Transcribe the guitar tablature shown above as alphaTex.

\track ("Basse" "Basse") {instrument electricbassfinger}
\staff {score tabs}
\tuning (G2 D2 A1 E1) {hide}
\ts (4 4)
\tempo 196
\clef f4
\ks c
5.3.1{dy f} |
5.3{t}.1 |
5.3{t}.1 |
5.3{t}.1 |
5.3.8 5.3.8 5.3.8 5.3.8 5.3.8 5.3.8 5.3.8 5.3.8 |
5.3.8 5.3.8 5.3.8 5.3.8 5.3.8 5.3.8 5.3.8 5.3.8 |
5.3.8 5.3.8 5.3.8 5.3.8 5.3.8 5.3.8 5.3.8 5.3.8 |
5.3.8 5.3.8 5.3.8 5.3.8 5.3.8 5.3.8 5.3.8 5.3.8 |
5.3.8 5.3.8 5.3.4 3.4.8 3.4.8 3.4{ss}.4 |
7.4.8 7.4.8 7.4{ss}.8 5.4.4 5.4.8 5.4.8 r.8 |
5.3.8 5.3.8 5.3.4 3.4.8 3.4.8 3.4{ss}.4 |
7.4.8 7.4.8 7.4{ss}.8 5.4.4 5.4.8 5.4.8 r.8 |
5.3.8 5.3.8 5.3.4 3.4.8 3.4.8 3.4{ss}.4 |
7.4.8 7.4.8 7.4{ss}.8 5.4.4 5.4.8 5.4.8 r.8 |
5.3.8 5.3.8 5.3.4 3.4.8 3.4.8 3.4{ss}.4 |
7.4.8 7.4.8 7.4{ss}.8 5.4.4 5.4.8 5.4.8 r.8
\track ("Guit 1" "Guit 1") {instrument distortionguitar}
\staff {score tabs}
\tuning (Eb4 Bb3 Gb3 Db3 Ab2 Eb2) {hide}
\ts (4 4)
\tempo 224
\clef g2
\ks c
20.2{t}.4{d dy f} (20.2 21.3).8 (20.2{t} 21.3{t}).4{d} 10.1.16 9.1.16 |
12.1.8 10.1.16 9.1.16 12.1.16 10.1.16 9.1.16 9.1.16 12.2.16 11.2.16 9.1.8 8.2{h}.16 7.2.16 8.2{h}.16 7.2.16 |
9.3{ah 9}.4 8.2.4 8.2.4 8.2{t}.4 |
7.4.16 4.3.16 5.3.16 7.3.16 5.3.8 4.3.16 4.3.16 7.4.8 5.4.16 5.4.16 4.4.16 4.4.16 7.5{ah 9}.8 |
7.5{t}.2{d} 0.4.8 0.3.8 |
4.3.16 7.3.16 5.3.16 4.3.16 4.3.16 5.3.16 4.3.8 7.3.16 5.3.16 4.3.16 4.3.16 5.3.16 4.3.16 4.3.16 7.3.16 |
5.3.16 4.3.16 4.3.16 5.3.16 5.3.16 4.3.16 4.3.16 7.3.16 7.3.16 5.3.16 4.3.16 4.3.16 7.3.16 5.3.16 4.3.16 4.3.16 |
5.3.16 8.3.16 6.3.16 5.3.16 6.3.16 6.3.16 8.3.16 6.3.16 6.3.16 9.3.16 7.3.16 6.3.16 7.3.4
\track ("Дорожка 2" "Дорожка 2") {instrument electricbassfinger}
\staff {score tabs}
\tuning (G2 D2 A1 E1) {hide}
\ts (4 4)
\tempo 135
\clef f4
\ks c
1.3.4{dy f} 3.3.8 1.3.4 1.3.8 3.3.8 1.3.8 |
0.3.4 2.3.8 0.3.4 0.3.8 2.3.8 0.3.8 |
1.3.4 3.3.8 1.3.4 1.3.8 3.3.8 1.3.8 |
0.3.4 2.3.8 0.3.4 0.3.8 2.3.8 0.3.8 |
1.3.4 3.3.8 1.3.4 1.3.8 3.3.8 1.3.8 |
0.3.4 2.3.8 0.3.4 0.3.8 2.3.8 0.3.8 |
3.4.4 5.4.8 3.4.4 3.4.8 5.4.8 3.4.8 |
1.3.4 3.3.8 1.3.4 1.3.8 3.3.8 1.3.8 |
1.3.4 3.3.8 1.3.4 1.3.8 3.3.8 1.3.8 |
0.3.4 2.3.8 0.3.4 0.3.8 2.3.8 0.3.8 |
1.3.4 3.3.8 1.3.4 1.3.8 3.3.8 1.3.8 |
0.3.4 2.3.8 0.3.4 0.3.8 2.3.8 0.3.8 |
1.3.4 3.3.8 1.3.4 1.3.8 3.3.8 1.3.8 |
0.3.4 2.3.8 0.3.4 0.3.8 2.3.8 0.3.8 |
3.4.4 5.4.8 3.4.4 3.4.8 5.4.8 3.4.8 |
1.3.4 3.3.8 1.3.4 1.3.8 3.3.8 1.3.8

### PROBLEM
Display every line of the items above that contains the string "track". Uppercase and lowercase letters must match.

### WRITTEN RESPONSE
\track ("Basse" "Basse") {instrument electricbassfinger}
\track ("Guit 1" "Guit 1") {instrument distortionguitar}
\track ("Дорожка 2" "Дорожка 2") {instrument electricbassfinger}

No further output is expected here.